MAT 1061 Partial Differential Equations II (Spring 2016)

Instructor: Prof. Robert (Bob) Haslhofer

Contact Information: roberth(at)math(dot)toronto(dot)edu, BA6208, 8-4632

Lectures: Tuesday 11--1 and Thursday 11--12 in BA6183

Office Hours: Monday 2--4 (or by appointment) in BA6208


Course Description: This is a sequel to MAT 1060. The focus will be on elliptic and parabolic PDEs.

Topics to be covered:
1. Elliptic equations: Calculus of Variations, Existence of Minimizers, Regularity (Hilberts 19th problem), Lagrange multipliers, Mountain Pass lemma, applications to semilinear elliptic PDEs, Pohozaev identity, Plateau's problem, Surfaces of prescribed curvature.
2. Parabolic equations: Existence of weak solutions for linear parabolic equations, integral estimates, maximum principle, fixed points theorems and existence for nonlinear equations, Li-Yau Harnack inequality, curve shortening flow, short time existence, derivative estimates, Huisken's monotonicity formula, Hamilton's Harnack inequality, distance comparison principle, convergence theorem.

Assignments: Problem Set 1, Problem Set 2, Problem Set 3, Problem Set 4

Main References: The main textbook is "Partial Differential Equations" by L.C. Evans.
I'll also provide lecture notes for selected topics: Schauder estimates, Moser iteration, Curve shortening flow

Secondary References:
D. Gilbarg, N.S. Trudinger: Elliptic Partial Differential Equations of Second Order, Springer, 2001
G.M. Lieberman: Second Order Parabolic Differential Equations, World Scientific Publishing, 1996
M. Struwe: Variational Methods.
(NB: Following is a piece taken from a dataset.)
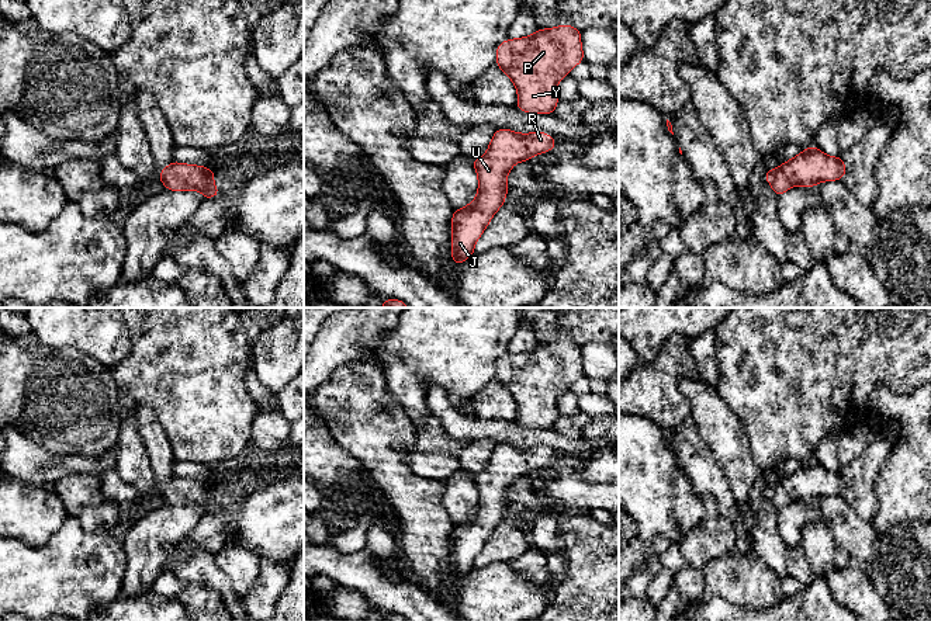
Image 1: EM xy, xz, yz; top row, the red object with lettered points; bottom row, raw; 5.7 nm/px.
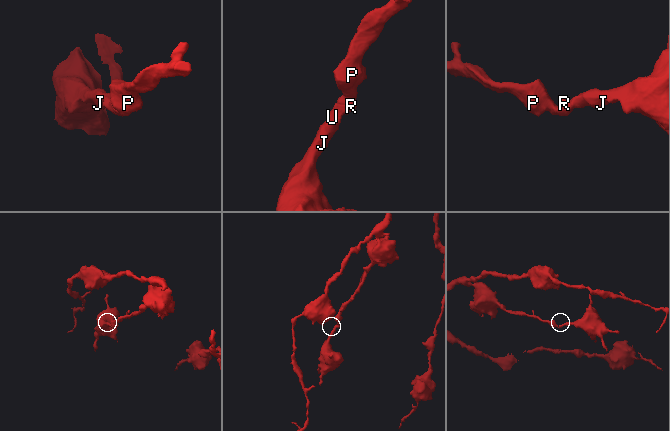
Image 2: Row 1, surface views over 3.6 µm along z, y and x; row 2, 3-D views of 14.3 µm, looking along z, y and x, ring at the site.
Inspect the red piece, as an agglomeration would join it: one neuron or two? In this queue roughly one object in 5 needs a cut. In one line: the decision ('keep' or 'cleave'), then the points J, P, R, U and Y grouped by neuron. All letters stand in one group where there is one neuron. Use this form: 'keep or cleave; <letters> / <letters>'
keep; J P R U Y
Applications to nonlinear PDEs and Hamiltonian systems, Springer, 2008
M. Taylor: Partial Differential Equations III. Nonlinear Equations, Springer, 1996
L. Simon: Schauder estimates by scaling, Calc. Var. PDE 5, no.5, 391--407, 1997
M. Struwe: Plateau's problem and the calculus of variations, Princeton University Press, 1988
B. Osgood, R. Phillips, P. Sarnak: Extremals of Determinants of Laplacians, J. Funct. Anal. 80, no.1, 148--211, 1988
P. Li, S.T. Yau: On the parabolic kernel of the Schrödinger operator, Acta Math. 156, no. 3--4, 153--201, 1986
G. Huisken: A distance comparison principle for evolving curves, Asian J. Math. 2, no.1, 127--133, 1998

Grading Scheme: Attendance and participation 15%, Assignments 35%, Exam 50%

Final Exam: Monday, April 11 from 3pm--6pm in BA6183.